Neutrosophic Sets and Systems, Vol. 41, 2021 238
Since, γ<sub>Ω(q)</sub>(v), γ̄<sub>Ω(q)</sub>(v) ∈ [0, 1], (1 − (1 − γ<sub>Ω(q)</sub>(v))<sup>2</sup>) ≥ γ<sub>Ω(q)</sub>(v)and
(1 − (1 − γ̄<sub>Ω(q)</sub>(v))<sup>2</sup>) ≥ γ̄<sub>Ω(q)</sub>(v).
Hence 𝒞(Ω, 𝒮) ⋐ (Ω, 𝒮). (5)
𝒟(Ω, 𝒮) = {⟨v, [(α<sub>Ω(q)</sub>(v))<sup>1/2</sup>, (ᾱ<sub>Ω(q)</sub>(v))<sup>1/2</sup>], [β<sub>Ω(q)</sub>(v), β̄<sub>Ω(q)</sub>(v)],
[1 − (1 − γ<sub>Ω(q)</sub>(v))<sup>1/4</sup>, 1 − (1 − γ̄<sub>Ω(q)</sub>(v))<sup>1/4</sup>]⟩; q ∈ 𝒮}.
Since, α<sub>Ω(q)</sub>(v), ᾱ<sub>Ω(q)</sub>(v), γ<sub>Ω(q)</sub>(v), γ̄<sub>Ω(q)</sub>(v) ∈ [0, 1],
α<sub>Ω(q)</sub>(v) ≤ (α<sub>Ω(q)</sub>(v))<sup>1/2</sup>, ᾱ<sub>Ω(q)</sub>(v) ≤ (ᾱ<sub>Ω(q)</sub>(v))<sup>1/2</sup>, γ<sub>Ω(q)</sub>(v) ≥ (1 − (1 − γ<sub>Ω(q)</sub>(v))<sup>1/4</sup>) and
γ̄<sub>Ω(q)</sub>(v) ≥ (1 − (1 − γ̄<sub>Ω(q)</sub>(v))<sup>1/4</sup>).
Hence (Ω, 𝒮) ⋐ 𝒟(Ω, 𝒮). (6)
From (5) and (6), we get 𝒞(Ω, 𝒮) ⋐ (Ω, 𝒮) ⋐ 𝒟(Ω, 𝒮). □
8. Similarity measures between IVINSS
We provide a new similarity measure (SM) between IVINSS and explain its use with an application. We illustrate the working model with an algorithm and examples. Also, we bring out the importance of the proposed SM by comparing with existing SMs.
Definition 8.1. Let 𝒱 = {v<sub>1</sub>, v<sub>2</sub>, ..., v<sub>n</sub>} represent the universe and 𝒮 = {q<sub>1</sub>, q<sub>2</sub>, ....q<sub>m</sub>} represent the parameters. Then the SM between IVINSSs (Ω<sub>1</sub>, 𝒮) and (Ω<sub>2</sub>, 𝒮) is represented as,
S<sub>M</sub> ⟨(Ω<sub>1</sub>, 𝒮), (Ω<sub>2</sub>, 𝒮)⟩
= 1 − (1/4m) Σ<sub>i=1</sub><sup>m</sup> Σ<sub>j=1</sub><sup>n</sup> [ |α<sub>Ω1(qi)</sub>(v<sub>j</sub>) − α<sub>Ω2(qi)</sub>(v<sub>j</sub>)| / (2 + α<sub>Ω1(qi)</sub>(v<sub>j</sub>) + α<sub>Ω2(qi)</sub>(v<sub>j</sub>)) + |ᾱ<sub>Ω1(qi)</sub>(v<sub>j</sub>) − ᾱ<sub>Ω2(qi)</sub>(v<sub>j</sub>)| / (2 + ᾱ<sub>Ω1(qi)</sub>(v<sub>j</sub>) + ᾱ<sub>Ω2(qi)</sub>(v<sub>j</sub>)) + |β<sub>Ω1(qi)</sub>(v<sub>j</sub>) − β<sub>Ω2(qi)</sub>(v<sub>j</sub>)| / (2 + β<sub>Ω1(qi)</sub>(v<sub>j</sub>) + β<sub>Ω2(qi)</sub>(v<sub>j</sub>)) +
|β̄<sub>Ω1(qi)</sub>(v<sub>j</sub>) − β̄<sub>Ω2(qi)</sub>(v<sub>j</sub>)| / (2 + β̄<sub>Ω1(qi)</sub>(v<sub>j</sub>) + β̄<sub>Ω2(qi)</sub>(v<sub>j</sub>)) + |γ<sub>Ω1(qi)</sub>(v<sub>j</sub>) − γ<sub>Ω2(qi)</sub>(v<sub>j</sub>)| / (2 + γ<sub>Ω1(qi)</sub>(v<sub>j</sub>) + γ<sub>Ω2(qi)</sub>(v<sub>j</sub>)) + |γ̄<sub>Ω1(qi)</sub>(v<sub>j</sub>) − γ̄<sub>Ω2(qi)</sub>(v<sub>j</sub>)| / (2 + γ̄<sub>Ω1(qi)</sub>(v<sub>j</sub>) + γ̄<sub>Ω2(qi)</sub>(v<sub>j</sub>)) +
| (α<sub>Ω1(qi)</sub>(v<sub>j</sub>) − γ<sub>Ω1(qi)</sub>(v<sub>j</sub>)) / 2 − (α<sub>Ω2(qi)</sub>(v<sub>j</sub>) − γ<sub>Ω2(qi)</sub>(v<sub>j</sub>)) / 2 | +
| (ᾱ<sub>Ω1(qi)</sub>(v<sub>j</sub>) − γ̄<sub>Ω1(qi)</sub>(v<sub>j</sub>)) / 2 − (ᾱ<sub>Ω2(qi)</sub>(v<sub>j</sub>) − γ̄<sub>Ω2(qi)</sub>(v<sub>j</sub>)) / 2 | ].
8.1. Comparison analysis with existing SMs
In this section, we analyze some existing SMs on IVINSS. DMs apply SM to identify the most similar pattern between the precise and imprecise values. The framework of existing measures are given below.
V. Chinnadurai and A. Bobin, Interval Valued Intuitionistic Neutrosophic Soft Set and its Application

Task goal
Your reply is to be the number of lines above in which the word "Neutrosophic" appears, and nothing else.

Exercise answer
2